Train and Infer Powerful Sentence Embeddings with AnglE | 🔥 SOTA on STS and MTEB Leaderboard
https://arxiv.org/abs/2309.12871
MIT License
398 stars 30 forks source link

PreTrainedTokenizerBase.pad() got an unexpected keyword argument 'truncation' #36

Closed songxxzp closed 5 months ago

songxxzp commented 5 months ago

In angle.py:

        if end_with_eos:
            features = self.tokenizer.pad(
                {'input_ids': [feature['input_ids'] for feature in new_features]},
                padding=False,
                max_length=self.max_length - 1,
                return_tensors=return_tensors,
                truncation=True,
            )
            features['input_ids'] = [input_ids + [self.tokenizer.eos_token_id] for input_ids in features['input_ids']]
            features = self.tokenizer.pad(features, padding=self.padding, return_tensors=return_tensors)

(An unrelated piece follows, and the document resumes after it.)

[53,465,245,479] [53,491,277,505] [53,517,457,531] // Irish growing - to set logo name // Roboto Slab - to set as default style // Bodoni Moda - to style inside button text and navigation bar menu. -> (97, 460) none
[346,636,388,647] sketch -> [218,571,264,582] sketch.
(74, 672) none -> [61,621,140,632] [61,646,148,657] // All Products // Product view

TypeError: PreTrainedTokenizerBase.pad() got an unexpected keyword argument 'truncation'

I'm using AngIE 0.3.1, tokenizers 0.15.1

SeanLee97 commented 5 months ago

Hi @songxxzp , thanks for pointing out this issue.

I have fixed this issue in the branch: https://github.com/SeanLee97/AnglE/tree/feature/doc. But I didn't upgrade it. Maybe you can manually install AnglE from the branch as follows:

$ git clone -b feature/doc https://github.com/SeanLee97/AnglE.git
$ cd AnglE
$ pip install -e .